I went and had a thirty minute meeting with Graham’s staff who know me at this point on a first name basis because I’m always meeting with them. Then I went and had lunch with my friend Lace who is a deputy press secretary for a senator. And it was so great catching up with her. The food on the senate side has always been better as this occasion again proved. We caught up on her travels, my travels, our opinions on the current issues, and just life in general. I can’t wait to get back up to the hill. 

I didn’t go on the hill at all in 2019 and I didn’t realize just how much I missed it. That was such a fun experience. Normally when I go I stay for a week and I meet with the entire South Carolina, and Oregon delegations. It’s truly an amazing experience and I encourage all Americans if you are passionate about something to meet your representatives. There is just something that feels right when you are walking around the halls of power. 

After meeting with Lace I walked back to Union Station to grab my bag and the train to IAD at about two thirty. Malcolm and I didn’t have a long wait for a Red alone Train and we went to Metro Center to get our connection. We didn’t have a super long wait for a Silver Line train. However I was nervous because as stand by passengers on Alaska Airlines because of our fare class we are subject to getting bumped. Our page showed 16 seats being available and he was No. 16 and I was No. 17 on the list of standby passengers. 

We reached the end of the silver line and transferred to the Silver Line Connector Bus and then checked our bag thru to LAX. Malcolm has PreCheck and Global Entry whereas I do not so he went to that line. My line was incredibly long that I entered around 3:30 for a flight departing at five. First we had several long amusement park style queues where about five hundred people were. And I thought they were taking a load of about a hundred at a time on the Budd mobile lounge to a security somewhere else. 

That didn’t turn out to be the case instead it was on an escalator to another long and winding queue where I met a nice woman who was a vintage clothes and underwear model going to San Antonio. The vintage clothing part really intrigued me because I love costume parties the underwear not really. At this point it was 4:25 and my plane was about to start boarding. And I was really worried. I didn’t want to be that guy who asks to cut ahead because they are on the verge of missing their flight. 

I cleared security at 4:40 PM and the doors for the flight close at 4:45 PM. I went to the wrong security for the train to B gates which is right next to where the plane was. But because I had no time and I didn’t see a sign for it I chose to run. It must have been a real sight to see me running in my blue power suit, with my shoes in my hands running in my socks. 

I knew I could run faster in my socks than my dress shoes so I hauled. The escalator hurts on bare feet but it didn’t stop me. Malcolm attempted to stall the gate agent while I ran over a mile in the airport at full speed. Camera bag on my back, shoes on my hands and just running. I came up on the long escalator at gate B37 and had to get to B63. At this point Malcolm was on the phone with me trying to delay the gate agent so I was yelling/panting the gate I was passing.
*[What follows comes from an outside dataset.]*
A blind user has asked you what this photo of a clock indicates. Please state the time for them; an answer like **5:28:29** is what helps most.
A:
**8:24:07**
I ran by a Lufthansa Boeing 747-400 that I would rather have been on without taking a picture of the queen. 

I soon reached my gate, collected the boarding pass, showed my ID and boarded our B737-800 right as the door shut. I took my middle seat in premium Economy while I was still panting. I did manage to photograph the 747 from the plane as we taxied out. We had a rough take off because of the heavy wind but I was just so glad to be on the flight. Once we moved up above 10,000 feet the WiFi started working so I could watch movies on my tablet. 
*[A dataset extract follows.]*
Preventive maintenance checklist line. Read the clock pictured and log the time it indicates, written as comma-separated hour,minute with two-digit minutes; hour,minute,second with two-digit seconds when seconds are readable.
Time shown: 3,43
I watched Steve Carrel and Tina Fey in Date Night. Even though I’ve seen it before it felt new because I hadn’t seen it in such a long time and I enjoyed it. Then I watched Jim Carey’s Ace Ventura Pet Detective. By far a very stupid stupid movie but I will give Jim credit his facial expressions are pretty good. Then I watched a Murphy Brown before we landed at LAX. We landed about two minutes earlier and then proceeded to sit on the tarmac for the next hour or so. The plane at our gate broke down and they couldn’t move it, and no other gates were available.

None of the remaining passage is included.